On September 3, a huge storm hit the northern part of Champlain and uprooted trees and destroyed fences and houses. The British army, who were camped in open fields all around Dewey’s (where the school is today as well as along Route 276) and on Prospect Street, only had the shelter of their tents. On September 4, when General Prevost could wait no longer for Captain Downie’s naval flotilla to be readied, he ordered his army to start their march to Plattsburgh.
On September 4, the right wing of the British Army marched down a very muddy Prospect Street.
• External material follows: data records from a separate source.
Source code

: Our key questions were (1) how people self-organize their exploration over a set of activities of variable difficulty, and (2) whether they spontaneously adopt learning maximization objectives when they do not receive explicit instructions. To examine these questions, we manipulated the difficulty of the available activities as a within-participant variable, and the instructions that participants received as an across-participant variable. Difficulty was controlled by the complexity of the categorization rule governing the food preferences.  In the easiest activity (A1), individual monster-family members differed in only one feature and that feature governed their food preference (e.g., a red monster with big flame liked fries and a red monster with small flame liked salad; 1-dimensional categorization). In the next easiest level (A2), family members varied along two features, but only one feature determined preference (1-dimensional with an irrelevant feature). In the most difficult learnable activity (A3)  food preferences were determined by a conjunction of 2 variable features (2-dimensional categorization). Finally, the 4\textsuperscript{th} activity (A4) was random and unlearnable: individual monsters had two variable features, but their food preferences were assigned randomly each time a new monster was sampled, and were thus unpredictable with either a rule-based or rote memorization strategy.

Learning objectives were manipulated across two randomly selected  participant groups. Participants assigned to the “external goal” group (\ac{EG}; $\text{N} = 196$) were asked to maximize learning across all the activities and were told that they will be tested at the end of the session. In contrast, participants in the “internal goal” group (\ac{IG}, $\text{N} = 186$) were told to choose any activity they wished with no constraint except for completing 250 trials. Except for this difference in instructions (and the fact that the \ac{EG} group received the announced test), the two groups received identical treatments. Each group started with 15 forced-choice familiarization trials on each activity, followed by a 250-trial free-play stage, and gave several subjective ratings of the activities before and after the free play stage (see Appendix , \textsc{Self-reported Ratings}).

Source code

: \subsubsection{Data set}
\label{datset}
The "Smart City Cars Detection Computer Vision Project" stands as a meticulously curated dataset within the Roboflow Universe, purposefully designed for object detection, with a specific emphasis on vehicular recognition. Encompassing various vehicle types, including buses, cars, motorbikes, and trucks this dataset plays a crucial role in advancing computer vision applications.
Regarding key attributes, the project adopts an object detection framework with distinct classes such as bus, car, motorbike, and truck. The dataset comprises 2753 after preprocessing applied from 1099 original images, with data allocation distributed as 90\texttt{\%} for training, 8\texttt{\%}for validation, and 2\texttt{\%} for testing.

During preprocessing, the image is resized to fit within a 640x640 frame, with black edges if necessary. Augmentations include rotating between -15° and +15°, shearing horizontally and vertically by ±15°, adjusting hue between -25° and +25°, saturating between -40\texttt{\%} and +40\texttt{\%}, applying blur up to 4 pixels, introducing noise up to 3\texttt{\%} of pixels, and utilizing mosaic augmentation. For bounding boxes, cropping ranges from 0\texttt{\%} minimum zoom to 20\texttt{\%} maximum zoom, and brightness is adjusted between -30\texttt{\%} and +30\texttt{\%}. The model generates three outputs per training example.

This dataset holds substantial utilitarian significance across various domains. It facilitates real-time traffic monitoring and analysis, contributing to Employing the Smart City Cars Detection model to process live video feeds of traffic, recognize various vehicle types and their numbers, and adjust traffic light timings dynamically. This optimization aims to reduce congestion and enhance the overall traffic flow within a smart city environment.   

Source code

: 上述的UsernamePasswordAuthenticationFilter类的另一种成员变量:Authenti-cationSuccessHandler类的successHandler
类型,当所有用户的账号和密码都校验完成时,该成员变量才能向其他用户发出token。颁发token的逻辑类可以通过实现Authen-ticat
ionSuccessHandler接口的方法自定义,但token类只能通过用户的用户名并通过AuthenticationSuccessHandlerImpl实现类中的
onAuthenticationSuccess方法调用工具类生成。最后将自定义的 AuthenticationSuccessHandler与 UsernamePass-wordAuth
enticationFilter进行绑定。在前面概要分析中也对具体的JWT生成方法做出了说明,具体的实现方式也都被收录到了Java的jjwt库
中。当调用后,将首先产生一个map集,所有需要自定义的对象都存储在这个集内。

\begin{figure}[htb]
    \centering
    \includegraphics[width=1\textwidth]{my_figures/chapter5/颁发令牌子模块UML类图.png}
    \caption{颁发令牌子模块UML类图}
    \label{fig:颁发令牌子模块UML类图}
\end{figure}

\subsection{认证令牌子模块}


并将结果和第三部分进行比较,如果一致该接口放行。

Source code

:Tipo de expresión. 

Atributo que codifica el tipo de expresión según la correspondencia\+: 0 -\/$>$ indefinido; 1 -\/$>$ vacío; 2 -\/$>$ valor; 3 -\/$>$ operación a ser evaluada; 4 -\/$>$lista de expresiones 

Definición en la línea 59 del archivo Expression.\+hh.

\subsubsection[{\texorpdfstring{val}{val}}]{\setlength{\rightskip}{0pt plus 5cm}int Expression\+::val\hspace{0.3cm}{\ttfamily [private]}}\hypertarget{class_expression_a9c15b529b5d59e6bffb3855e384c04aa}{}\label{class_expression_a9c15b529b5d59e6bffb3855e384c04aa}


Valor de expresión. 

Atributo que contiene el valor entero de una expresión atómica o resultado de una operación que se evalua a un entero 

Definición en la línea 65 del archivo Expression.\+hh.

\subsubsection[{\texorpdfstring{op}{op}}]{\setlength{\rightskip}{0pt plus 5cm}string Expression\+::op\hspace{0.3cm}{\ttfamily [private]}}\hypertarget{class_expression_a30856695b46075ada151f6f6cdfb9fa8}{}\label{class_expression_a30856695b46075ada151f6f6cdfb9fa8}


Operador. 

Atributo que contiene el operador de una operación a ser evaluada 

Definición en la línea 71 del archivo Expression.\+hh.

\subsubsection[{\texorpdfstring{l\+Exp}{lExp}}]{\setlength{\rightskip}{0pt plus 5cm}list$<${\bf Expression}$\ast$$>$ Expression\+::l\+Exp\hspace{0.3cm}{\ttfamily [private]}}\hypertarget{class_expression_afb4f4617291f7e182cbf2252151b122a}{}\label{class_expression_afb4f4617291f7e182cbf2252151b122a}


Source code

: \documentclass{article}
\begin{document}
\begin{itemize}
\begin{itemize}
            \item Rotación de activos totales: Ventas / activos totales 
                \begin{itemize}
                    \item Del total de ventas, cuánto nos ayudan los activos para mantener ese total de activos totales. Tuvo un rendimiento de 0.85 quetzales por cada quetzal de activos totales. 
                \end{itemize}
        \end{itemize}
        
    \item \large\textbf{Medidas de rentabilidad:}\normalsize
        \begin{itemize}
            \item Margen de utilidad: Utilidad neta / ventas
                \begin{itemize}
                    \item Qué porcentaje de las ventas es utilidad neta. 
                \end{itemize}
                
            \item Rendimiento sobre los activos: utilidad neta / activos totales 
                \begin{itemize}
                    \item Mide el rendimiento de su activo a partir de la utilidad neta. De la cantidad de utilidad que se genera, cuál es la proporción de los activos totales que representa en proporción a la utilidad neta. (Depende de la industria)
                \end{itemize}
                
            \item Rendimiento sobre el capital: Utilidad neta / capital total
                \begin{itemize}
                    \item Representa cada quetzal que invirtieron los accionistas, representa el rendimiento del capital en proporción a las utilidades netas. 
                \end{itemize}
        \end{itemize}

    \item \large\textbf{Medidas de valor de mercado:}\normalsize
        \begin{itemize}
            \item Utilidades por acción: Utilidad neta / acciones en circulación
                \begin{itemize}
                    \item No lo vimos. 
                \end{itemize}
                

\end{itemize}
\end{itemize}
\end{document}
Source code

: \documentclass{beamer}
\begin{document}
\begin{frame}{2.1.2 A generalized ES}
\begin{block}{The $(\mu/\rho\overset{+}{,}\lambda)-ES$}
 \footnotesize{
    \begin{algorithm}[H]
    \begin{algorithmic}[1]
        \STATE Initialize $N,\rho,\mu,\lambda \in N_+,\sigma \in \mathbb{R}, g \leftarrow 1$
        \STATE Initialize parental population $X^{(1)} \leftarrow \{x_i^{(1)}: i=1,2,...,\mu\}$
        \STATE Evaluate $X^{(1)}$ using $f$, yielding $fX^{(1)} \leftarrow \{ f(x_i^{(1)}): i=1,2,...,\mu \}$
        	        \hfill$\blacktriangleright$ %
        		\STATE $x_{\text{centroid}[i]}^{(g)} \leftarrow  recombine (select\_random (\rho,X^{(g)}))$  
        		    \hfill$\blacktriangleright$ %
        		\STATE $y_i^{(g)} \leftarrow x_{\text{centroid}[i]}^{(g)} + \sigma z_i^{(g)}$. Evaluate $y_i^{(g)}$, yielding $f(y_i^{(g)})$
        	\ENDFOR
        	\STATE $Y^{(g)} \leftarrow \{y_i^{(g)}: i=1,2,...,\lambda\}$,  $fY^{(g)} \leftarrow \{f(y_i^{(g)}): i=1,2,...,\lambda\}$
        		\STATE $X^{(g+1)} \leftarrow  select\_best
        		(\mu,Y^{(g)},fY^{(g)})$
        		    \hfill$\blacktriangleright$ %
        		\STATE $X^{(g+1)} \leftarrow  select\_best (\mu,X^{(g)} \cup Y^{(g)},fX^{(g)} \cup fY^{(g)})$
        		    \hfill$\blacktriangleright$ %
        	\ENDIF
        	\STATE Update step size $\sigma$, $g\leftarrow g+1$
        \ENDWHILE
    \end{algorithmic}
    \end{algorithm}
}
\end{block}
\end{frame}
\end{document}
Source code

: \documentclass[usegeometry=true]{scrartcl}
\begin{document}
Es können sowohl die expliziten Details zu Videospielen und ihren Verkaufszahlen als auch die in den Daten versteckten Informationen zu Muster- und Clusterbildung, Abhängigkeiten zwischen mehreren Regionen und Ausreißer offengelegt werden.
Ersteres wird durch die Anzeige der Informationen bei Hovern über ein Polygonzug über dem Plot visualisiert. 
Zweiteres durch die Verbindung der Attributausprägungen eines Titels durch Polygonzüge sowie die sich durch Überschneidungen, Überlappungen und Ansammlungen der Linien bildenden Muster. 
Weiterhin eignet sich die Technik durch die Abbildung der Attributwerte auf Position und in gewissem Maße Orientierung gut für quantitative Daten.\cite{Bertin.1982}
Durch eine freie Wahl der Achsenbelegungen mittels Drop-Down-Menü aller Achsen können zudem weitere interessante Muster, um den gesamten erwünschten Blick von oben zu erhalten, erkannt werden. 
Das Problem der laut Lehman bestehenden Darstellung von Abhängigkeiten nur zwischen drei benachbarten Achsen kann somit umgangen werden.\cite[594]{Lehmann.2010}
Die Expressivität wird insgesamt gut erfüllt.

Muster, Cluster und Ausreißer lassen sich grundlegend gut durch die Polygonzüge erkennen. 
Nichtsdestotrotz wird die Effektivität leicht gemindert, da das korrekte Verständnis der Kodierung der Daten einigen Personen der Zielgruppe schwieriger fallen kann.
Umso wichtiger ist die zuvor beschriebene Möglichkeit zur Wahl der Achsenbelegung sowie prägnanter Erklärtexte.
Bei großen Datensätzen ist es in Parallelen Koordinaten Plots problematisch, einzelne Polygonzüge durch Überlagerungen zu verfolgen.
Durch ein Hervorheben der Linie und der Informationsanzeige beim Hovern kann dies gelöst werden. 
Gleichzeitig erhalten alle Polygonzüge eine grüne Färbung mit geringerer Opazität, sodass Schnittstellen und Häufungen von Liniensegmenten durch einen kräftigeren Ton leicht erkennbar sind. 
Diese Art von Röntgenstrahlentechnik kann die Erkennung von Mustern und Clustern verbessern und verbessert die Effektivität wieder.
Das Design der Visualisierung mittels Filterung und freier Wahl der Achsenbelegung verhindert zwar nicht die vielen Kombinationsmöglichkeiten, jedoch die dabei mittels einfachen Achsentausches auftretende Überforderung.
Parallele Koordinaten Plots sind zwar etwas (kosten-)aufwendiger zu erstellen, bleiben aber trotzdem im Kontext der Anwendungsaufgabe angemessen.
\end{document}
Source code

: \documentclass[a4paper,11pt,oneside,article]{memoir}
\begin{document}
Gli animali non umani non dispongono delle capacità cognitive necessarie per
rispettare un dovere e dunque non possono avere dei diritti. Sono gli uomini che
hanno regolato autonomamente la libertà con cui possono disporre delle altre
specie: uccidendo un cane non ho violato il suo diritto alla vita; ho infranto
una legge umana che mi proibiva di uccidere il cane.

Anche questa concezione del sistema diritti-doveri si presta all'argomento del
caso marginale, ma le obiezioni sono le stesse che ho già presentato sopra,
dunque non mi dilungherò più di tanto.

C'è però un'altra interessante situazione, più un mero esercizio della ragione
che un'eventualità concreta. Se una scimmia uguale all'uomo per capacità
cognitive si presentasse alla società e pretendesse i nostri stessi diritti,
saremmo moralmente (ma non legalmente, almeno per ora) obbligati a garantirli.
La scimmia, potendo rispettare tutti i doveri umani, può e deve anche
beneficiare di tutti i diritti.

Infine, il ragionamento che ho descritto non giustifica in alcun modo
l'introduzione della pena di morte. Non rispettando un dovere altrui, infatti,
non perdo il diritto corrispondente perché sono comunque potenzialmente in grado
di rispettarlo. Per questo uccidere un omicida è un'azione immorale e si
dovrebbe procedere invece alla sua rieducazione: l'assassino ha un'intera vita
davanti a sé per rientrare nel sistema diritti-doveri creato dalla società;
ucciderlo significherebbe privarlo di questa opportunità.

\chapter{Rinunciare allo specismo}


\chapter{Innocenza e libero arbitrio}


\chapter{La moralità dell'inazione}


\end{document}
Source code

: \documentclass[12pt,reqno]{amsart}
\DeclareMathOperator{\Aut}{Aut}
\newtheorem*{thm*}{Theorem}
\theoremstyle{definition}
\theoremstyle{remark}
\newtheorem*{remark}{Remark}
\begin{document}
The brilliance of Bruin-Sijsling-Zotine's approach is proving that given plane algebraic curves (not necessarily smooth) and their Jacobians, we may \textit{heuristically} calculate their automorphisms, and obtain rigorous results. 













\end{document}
Pliny Moore wrote in his diary on this day: “British Army, about 14,000, passed on to Chazy with 16 pieces cannon.” The army marched 12 hours over the Oak Street bridge and up Main Street to Route 9 (called the State Road then). When passing over the Oak Street bridge the British band played “God Save the King”. This infuriated Silas Hubbell, the village magistrate, who told an officer that this was an insult to Champlainers. He warned the officer that if the soldiers wanted to pass without any incident they should stop playing that song. The officer agreed and the band played “Yankee Doodle” and marched on. (A British Major, who wrote about army life years later, noted that his soldiers wanted to throw Hubbell into the river but this was not allowed.) Drusilla Dewey remembered the soldiers passing by her house four abreast for three days with brilliant uniforms and glittering bayonets. This impressive event, witnessed when she was 12 years old, was something that she would never forget.
During the march south that Sunday morning, the British had skirmishes with the American militia at the upper bridge (the Main Street bridge at Church Street). General Powers’ 88th Regiment was left at Pliny’s orchards on Prospect Street to guard Champlain.